If you're using Windows XP Professional and you do work on both your home and your office computers, Remote Desktop can be a lifesaver - it's not unknown for me to be working on documentation at home and forget to connect to work to save the file on my office computer, for example. Remote Desktop to the rescue - since I leave my primary home machine on 24x7 and it's connected via DSL, I just remote into the home box and grab the necessary files. No fuss, no muss, and I have it here in time to hand off to the team for review.

However, what if, like my household, you have multiple machines, all of which need to be directly accessible via Remote Desktop from an external location, and you only have one IP address that points to your router? Since Remote Desktop by default looks at port 3389, you can't exactly set up port forwarding to point that single port to all of your machines.

There is an answer, or rather, two answers. Both of them are detailed in Microsoft Knowledge Base articles.

The first one is this:

Configuring the Remote Desktop Client to Connect to a Specific Port - this tells you how to get your client machine (in this case, the one you're on at work) to talk to a different Remote Desktop port than the default. In some cases, this plus a little configuration on your home router may be all you need. If your router's port forwarding option allows you to configure a public port plus a private port for each computer, all you need to do is set a different public port for each of the computers you want to access, and set the private port for each to 3389.

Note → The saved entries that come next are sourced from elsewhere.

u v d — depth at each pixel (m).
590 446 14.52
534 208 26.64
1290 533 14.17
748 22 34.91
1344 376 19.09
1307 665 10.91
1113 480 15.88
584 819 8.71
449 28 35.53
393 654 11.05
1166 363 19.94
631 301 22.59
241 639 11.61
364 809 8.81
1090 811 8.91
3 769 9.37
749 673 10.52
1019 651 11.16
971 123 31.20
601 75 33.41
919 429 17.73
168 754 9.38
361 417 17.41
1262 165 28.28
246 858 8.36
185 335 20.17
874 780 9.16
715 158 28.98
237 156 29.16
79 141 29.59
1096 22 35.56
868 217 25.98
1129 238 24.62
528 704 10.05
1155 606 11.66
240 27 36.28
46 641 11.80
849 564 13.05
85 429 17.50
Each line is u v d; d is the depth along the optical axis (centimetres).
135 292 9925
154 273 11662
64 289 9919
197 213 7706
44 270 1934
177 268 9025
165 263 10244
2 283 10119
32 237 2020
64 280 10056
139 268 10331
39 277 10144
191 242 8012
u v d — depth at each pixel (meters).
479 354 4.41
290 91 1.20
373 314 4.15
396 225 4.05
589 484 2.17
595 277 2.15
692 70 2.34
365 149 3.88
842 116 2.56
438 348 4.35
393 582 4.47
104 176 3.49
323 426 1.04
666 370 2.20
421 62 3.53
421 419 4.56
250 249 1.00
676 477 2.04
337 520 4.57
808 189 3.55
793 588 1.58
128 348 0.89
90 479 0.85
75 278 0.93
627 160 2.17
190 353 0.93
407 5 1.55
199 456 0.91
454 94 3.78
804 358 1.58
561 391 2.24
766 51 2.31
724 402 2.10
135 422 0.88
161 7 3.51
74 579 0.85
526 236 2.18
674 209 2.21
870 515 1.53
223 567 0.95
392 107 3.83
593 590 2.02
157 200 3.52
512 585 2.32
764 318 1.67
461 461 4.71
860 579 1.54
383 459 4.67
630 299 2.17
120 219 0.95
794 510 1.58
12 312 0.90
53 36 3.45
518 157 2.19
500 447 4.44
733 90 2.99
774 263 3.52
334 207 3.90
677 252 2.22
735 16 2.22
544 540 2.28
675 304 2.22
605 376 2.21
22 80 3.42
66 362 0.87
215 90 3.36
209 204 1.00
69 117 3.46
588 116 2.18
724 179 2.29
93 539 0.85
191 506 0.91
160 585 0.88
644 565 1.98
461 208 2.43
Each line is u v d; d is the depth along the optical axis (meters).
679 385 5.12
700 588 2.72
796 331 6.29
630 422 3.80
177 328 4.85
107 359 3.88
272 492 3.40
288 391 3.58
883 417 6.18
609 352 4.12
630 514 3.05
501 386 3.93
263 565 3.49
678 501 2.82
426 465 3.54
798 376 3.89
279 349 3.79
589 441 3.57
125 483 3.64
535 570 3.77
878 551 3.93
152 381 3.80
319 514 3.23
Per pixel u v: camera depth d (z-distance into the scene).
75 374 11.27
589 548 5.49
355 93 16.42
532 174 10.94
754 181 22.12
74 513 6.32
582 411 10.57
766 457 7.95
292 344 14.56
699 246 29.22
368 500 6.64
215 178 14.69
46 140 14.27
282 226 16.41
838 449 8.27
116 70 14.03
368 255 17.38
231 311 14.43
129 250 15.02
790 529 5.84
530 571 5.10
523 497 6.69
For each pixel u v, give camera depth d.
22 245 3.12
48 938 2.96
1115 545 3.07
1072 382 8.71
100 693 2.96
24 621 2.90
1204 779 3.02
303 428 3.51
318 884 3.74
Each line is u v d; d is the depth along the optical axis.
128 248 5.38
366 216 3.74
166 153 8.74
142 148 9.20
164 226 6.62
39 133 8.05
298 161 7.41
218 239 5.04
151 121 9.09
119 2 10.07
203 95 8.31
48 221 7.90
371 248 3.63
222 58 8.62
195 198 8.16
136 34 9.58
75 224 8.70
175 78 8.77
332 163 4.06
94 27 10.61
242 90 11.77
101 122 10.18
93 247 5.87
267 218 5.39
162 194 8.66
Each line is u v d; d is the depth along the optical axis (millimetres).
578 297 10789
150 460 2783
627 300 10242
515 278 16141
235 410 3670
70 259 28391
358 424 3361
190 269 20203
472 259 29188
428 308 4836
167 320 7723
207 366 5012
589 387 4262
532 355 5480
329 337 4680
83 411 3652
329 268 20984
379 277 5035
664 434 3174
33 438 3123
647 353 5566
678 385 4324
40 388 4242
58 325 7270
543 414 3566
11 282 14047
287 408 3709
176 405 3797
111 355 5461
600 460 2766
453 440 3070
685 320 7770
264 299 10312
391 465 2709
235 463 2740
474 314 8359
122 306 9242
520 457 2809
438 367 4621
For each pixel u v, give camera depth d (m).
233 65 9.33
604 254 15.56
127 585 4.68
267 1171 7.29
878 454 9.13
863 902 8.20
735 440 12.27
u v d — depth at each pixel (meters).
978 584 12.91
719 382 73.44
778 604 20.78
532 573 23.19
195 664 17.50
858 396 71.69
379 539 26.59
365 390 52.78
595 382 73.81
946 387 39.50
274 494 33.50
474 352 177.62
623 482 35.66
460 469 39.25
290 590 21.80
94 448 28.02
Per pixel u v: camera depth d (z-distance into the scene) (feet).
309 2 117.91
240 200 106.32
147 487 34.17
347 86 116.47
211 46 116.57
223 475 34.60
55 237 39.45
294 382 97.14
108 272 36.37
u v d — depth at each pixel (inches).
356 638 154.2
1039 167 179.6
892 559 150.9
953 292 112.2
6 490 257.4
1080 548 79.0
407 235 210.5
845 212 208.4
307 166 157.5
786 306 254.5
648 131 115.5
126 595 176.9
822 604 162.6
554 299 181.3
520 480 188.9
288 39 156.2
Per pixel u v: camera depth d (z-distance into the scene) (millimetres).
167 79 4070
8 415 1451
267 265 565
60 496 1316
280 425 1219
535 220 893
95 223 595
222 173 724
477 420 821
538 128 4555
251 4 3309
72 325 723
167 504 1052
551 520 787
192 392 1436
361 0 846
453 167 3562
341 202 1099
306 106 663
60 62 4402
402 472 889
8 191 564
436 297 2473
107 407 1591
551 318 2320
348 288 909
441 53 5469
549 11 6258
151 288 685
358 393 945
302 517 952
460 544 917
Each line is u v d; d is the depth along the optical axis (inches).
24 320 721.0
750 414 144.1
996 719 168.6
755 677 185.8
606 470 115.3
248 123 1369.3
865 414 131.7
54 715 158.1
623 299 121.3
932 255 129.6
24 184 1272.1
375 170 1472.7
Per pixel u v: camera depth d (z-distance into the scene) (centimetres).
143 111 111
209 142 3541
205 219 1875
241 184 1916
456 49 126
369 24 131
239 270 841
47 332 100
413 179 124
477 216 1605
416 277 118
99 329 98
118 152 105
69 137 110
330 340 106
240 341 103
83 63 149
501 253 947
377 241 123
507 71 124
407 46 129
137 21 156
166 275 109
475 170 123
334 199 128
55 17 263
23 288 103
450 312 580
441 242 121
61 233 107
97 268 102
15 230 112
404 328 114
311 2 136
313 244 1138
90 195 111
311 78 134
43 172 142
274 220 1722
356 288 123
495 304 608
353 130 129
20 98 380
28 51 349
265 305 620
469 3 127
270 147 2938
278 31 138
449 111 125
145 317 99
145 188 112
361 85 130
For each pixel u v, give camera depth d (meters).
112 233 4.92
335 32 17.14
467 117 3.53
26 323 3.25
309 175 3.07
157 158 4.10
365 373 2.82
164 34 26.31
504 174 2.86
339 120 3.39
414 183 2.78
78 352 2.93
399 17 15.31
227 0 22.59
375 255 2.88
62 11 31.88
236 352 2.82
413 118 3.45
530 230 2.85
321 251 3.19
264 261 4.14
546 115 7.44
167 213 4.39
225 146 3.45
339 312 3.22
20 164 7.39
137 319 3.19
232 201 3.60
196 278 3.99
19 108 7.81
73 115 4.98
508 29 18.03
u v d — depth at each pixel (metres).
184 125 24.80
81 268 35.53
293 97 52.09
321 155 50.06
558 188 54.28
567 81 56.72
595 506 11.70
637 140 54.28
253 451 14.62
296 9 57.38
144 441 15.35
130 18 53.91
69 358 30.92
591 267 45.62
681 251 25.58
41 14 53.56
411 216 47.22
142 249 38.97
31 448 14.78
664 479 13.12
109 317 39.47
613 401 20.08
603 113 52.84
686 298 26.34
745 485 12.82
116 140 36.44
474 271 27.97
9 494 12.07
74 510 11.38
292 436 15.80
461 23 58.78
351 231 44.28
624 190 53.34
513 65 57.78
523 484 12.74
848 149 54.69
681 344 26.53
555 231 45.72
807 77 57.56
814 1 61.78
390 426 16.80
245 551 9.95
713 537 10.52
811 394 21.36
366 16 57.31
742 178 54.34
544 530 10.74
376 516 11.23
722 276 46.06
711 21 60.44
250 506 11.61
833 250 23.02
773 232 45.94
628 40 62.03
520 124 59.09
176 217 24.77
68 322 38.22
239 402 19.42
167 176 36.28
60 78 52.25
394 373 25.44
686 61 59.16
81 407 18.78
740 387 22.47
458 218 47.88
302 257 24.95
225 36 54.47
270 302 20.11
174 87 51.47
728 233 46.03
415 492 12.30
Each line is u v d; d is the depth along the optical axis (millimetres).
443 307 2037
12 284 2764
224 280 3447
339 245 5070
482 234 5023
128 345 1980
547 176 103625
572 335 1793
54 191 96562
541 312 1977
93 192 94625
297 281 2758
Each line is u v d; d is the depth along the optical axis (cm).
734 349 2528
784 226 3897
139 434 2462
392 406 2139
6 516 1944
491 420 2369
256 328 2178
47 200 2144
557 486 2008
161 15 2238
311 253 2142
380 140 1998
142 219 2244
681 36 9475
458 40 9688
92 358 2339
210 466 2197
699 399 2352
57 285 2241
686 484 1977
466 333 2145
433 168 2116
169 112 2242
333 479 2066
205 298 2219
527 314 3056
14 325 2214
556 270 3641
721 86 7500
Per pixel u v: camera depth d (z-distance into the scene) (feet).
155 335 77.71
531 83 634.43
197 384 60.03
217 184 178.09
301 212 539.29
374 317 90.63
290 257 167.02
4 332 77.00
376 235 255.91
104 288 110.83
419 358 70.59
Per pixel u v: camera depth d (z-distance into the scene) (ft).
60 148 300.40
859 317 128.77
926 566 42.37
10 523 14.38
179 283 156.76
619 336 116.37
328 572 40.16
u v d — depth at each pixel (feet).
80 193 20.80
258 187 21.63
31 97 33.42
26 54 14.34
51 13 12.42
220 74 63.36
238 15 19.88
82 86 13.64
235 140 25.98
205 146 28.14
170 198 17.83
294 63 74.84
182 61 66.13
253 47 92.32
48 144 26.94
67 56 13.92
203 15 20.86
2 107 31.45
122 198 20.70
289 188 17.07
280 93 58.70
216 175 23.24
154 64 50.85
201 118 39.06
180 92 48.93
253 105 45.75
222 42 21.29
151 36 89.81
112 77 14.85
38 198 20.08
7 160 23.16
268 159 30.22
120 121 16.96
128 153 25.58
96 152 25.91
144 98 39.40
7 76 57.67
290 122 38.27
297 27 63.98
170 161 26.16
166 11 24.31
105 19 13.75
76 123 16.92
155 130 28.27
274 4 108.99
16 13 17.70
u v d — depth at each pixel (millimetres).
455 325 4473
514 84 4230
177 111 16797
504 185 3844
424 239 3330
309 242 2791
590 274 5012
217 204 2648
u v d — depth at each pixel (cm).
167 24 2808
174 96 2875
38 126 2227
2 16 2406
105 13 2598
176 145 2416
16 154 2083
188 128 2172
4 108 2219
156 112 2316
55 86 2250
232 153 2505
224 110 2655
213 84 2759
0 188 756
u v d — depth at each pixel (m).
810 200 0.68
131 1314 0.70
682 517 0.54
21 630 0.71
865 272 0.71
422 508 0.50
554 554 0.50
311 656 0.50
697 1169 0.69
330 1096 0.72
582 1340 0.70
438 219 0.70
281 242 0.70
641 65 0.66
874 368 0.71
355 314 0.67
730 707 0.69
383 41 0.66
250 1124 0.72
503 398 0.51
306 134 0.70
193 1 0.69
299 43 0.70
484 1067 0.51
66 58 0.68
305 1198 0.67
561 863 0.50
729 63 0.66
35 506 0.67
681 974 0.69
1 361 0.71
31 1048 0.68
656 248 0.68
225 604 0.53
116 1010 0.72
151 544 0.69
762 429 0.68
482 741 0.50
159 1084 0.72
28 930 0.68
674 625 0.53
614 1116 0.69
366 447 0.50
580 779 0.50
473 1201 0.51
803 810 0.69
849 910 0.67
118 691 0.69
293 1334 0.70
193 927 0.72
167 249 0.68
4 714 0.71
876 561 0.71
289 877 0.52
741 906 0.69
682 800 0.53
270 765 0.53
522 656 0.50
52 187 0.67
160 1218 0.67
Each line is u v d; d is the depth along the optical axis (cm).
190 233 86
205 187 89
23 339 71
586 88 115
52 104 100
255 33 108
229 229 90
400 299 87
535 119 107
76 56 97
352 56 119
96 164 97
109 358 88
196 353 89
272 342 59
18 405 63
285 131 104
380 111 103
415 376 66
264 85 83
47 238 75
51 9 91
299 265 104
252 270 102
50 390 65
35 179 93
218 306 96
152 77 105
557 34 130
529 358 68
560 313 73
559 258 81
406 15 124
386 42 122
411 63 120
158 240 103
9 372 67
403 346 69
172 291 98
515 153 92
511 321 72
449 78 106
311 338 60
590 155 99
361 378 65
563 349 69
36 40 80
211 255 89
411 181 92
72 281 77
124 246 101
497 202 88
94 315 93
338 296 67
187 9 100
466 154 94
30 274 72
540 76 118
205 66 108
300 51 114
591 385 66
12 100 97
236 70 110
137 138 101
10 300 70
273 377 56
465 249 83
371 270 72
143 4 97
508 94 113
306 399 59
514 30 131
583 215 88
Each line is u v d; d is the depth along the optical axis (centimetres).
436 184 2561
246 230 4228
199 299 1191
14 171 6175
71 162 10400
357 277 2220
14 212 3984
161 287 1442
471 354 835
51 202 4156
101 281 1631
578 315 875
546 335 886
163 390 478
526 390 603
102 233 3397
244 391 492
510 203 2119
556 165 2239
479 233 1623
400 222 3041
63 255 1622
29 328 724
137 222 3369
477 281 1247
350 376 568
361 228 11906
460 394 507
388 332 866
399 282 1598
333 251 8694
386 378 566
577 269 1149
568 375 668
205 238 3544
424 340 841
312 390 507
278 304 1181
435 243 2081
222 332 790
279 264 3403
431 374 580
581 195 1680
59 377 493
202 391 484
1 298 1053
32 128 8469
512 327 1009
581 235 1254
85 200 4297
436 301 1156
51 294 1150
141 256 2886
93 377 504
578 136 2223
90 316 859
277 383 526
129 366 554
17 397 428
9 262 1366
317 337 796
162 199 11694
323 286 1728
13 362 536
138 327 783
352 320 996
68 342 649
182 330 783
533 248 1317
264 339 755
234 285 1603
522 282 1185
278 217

But what if your router doesn't expose a private port as well as a public port? No problem. That's where this article comes into play: How to Change the Listening Port for Remote Desktop (caution! This involves registry editing, and is only recommended for experienced users!). What you'll be doing is changing each of your home machines to listen to a different port for Remote Desktop connection requests. Then configure your home router with the same port numbers forwarded to the appropriate machine (So if Machine X is listening for Remote Desktop connections on port 2222, port 2222 is forwarded to Machine X on the router).


----------



## cruze5 (Aug 25, 2004)

are you wanting to just access files or "work" on your computer at home? if you just want to access files either set up and ftp server or use DMZ. and make sure you setup passwords on the folders you share


----------



## pacetbird (Aug 16, 2004)

Thanks everyone! I got the port forwarding to work. Plus, I found out that my work wireless network was blocking the ports for RDC. They fixed the problem!


----------